The U.S. Army Corps of Engineers has stepped up patrols along Beaver Lake, searching for people digging up artifacts that are exposed on the shore as waters have receded.

The lake has dropped 10 feet during the drought, which began last spring, and more people are seeking arrowheads, darts, points and stone tools, said Jared Trammell, chief park ranger at Beaver Lake.

Taking the ancient relics from public lands owned by the Corps is illegal, and violators could be prosecuted on felony charges, he said.

“We definitely are looking for them,” Trammell said. “We’ve seen it range from people just walking around picking up things to people digging holes looking for things.”

Most people stroll through the exposed shoreline in search of the artifacts, he said. But others use metal detectors to find old coins, buttons and other artifacts.

The problem arose afterthe lake’s “conservation pool” level dropped this summer. The conservation pool is the normal level of a lake that allows for additional water from rainfall and snowmelt before flooding occurs.

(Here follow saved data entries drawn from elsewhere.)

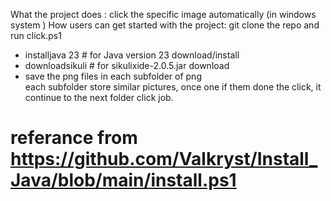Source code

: What the project does : click the specific image automatically (in windows system )
How users can get started with the project: git clone the repo and run click.ps1

- installjava 23  # for Java version 23 download/install
- downloadsikuli # for sikulixide-2.0.5.jar download
- save the png files in each subfolder of png <br>
  each subfolder store similar pictures, once one if them done the click, it continue to the next folder click job.

# referance from https://github.com/Valkryst/Install_Java/blob/main/install.ps1

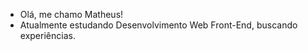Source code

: - Olá, me chamo Matheus!
- Atualmente estudando Desenvolvimento Web Front-End, buscando experiências.
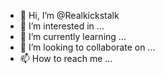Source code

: - 👋 Hi, I’m @Realkickstalk
- 👀 I’m interested in ...
- 🌱 I’m currently learning ...
- 💞️ I’m looking to collaborate on ...
- 📫 How to reach me ...

<!---
Realkickstalk/Realkickstalk is a ✨ special ✨ repository because its `README.md` (this file) appears on your GitHub profile.
You can click the Preview link to take a look at your changes.
--->
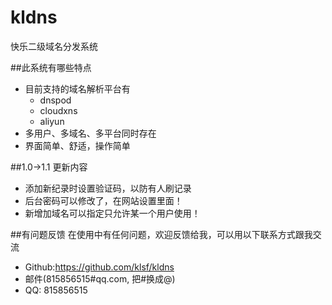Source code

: # kldns
快乐二级域名分发系统

##此系统有哪些特点
* 目前支持的域名解析平台有
    *  dnspod
    *  cloudxns
    *  aliyun
* 多用户、多域名、多平台同时存在
* 界面简单、舒适，操作简单

##1.0->1.1 更新内容
* 添加新纪录时设置验证码，以防有人刷记录
* 后台密码可以修改了，在网站设置里面！
* 新增加域名可以指定只允许某一个用户使用！

##有问题反馈
在使用中有任何问题，欢迎反馈给我，可以用以下联系方式跟我交流

* Github:https://github.com/klsf/kldns
* 邮件(815856515#qq.com, 把#换成@)
* QQ: 815856515
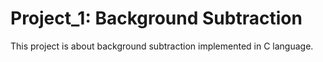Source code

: # Project_1: Background Subtraction

This project is about background subtraction implemented in C language.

Beaver Lake’s conservation level is 1,120 feet. On Friday, the lake measured 1,1010.6 feet.

The penalties for digging up artifacts on public land can run as high as a 10-year prison sentence and a $250,000 fine, Laurie Driver, a spokesman for the Corps,said in a news release.

“When individuals pursue what they consider a harmless hobby digging or picking up artifacts, they are destroying the past,” Driver said in the news release.

“This can wipe out centuries of human experience. Many just don’t realize the harm they are doing. Others, unfortunately, care more about profit than preserving the past.”

Archaeologists have found evidence of civilizations 10,000 to 12,000 years old while excavating sites by the lake, said Jerry Hilliard, a station assistant at the Arkansas Archeological Survey at the University of Arkansas at Fayetteville.

He said they’ve found Paleo-Indian artifacts from the Clovis to the Woodland and Mississippian cultures.

Hilliard said most people combing the lake’s shoreline are “relatively innocent in what they think they’re doing.”

“They’re looking for some kind of keepsake. But they arestill damaging the site.”

Hilliard said some looters go further, however, digging in bluffs along the lake and in caves. They have also used heavy equipment such as backhoes to seek artifacts, he said.

“It’s a problem for the loss of history,” he said.

Beaver Lake was built in 1963, when the Corps dammed the White River as part of a federal flood-control project. Thousands of acres were submerged when the lake filled, including most of Monte Ne, a turn-of-the-century resort area.

Monte Ne was founded by William “Coin” Harvey in 1900 and featured the world’s largest log hotels at the time, according to the Encyclopedia of Arkansas History and Culture. Harvey, a presidential candidate for the LibertyParty, held his 1932 party nomination there.

The tower of the old Oklahoma Row hotel and Harvey’s tomb remain on land and were placed on the National Register of Historic Places in 1978. An area on the northwest edge of the lake is still referred to as Monte Ne.

That area now draws artifact hunters armed with metal detectors, Hilliard said.

“People are looking for coins and buttons and anything else they can find there,” he said. “It becomes a problem whenever the water goes down.”

Trammell said the Corps will prosecute those who dig for artifacts on the lake.

“People think it’s harmless hobby digging,” he said. “But it’s not.”